The research team is looking at the effects of the voucher program on such outcomes as student achievement, parent and student satisfaction, civic values and how parents and students experience the program. The five-year evaluation also will determine the systemic effects of the choice program on education finance, public schools, non-participating students, private school capacity and school-level racial integration.
The next set of reports will include an assessment of the effects of the Milwaukee choice program on high school graduation rates.
CONTACTS: Patrick J. Wolf, professor and Twenty-First Century Chair in School ChoiceCollege of Education and Health Professions479-445-9821, pwolf@uark.edu
Heidi Stambuck, director of communications, College of Education and Health Professions, 479-575-3138, stambuck@uark.edu
Ravitch is of course trumpeting this study (http://blogs.edweek.org/edweek/Bridging-Differences/2010/05/dear_deborah_last_month_a.html), but I promise you she'll remain silent about the Florida study.

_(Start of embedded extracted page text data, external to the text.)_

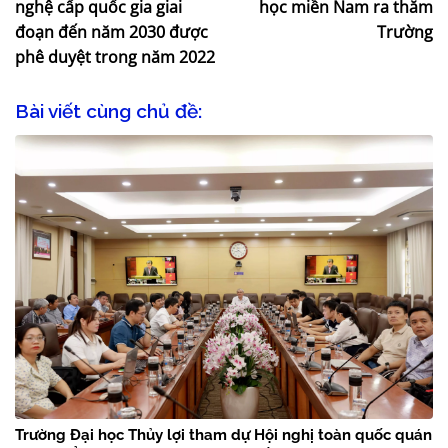
nghệ cấp quốc gia giai
học miền Nam ra thăm
đoạn đến năm 2030 được
Trường
phê duyệt trong năm 2022
Bài viết cùng chủ đề:
Trường Đại học Thủy lợi tham dự Hội nghị toàn quốc quán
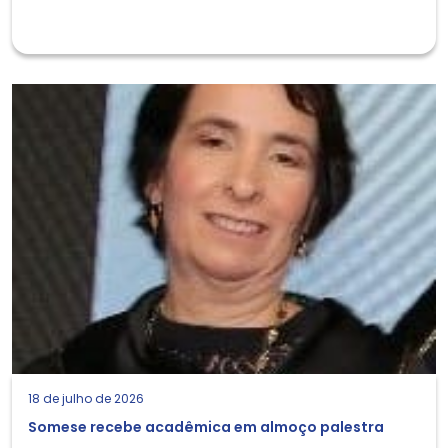
18 de julho de 2026
Somese recebe acadêmica em almoço palestra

I'm disappointed and puzzled by these results, but regardless, I reject Ravitch's conclusion that this study shows that the Milwaukee voucher program has been a failure. It's wildly popular with parents and has numerous other benefits, as this February WSJ editorial points out (http://online.wsj.com/article/SB10001424052748704022804575041383293960178.html):
A report released last week by School Choice Wisconsin, an advocacy group, finds that between 2003 and 2008 students in the Milwaukee Parental Choice Program had a significantly higher graduation rate than students in Milwaukee Public Schools.

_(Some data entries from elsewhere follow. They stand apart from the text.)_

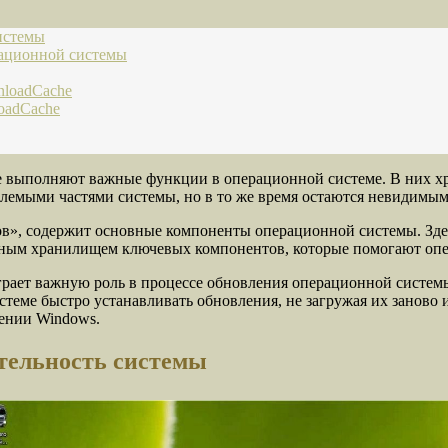
истемы
ационной системы
loadCache
oadCache
 выполняют важные функции в операционной системе. В них хр
емыми частями системы, но в то же время остаются невидимыми
в», содержит основные компоненты операционной системы. Здес
разным хранилищем ключевых компонентов, которые помогают оп
ает важную роль в процессе обновления операционной системы.
истеме быстро устанавливать обновления, не загружая их занов
лении Windows.
тельность системы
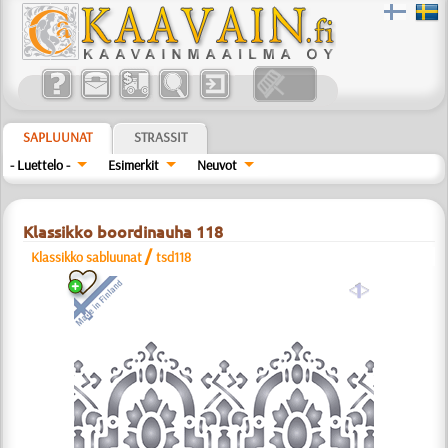
SAPLUUNAT
STRASSIT
- Luettelo -
Esimerkit
Neuvot
Klassikko boordinauha 118
/
Klassikko sabluunat
tsd118
a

"Had MPS graduation rates equalled those for MPCP students in the classes of 2003 through 2008, the number of MPS graduates would have been about 18 percent higher," writes John Robert Warren of the University of Minnesota. "That higher rate would have resulted in 3,352 more MPS graduates during the 2003-2008 years."
In 2008 the graduation rate for voucher students was 77% versus 65% for the nonvoucher students, though the latter receives $14,000 per pupil in taxpayer support, or more than double the $6,400 per pupil that voucher students receive in public funding.
The Milwaukee voucher program serves more than 21,000 children in 111 private schools, so nearly 20% more graduates mean a lot fewer kids destined for failure without the credential of a high school diploma. The finding is all the more significant because students who receive vouchers must, by law, come from low-income families, while their counterparts in public schools come from a broader range of economic backgrounds.
To summarize: the program costs far less money per student, parents and students love it, the high school graduation rate is much higher, and student test scores (the importance of which Ravitch likes to dismiss when it suits her argument) are comparable – sounds to me like something that should be expanded!